We would find it bizarre if a parent was more worried about dropping a vase than dropping their baby - even a Ming vase and an ugly baby. An absence of love within a family or a relationship is taken as a sign of something having gone very wrong.

Image caption Seven astronauts were killed when the Challenger Space Shuttle broke apart

But an absence of love in the world we help construct around us - that's regarded as a form of common sense. We are used to making decisions, or having them made for us, which would save the vase and not the baby. We tell each other there's no room for sentiment. In seeking to establish, acquire and maintain what's valuable to us, we can ignore the usefulness of affection in determining value and employ numerical and financial calculations of worth.

So when, say, the performance of rubber O rings on the space shuttles was analysed, statistical warning signs were addressed on paper but a pressing danger was allowed to remain in the real world. And at low temperature an O ring failed (predictably) on the Challenger and seven human beings died in what became a burning coffin, far from home. Not enough people in the right places remembered that caring about people more than figures would be essential until it was too late.

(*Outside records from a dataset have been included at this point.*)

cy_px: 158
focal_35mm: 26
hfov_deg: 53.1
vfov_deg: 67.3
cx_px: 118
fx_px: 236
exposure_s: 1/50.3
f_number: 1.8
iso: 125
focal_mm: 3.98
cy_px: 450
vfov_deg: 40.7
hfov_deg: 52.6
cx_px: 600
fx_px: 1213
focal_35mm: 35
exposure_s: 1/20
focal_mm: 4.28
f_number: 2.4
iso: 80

We could say an absence of love means a school may coach children to pass a set percentage of tests, rather than helping them learn how to live. An ageing population becomes a burden, a problem to be tucked away and not prioritised - but our own older relatives, friends? We would usually do anything, spend anything, to let them be healthier, stay longer, keep holding our hands. The phone I cling to so I can express my little slivers of devotion is full of conflict minerals from the Congo. I didn't know when I bought it that its manufacturer takes decisions that don't seem to value, to love, human life. So I currently love my love using something that harmed or destroyed the loves of others who were deemed to be less precious than tantalum, tungsten, tin, gold.

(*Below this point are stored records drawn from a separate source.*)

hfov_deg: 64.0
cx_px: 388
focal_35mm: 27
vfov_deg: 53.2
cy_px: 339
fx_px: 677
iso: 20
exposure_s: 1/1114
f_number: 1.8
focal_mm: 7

I love you more than gold. It would be a corny thing to say, sounds extreme, but would you genuinely want to stay around someone who didn't love you more than gold? Would you really replace those you love, their long-term well-being, their happiness, for any amount of gold? For any amount of anything? It's unlikely. And I say that as the most unromantic, cynical person you'll hear, truly.

It's just that, like most of us, I do know - if I pause for a moment - that values aren't about price. We would find it odd, if not insulting, if we cooked someone a meal at home and they insisted on paying us for service and ingredients. We would give a grieving friend our time, not a cheque for the equivalent hours at a standard rate, or a copy of our mission statement. We wouldn't leave our partner a heavy tip after an especially lovely night.

Love really can be like light. It lets us see each other and what matters. Dying declarations, last messages, when we know we don't have long, we tend to use all that's left of ourselves to name our loves, send them our souls, our hearts, our forevers. We do what matters. And, yes, love scares me and I'm bad at it, but trying to love better, preferably before I'm dying, makes me better too, reminds me of what matters. Love is the best measure in every case. In our wider lives, it's something upon which I feel we might insist - if not for ourselves, then for all of those we love.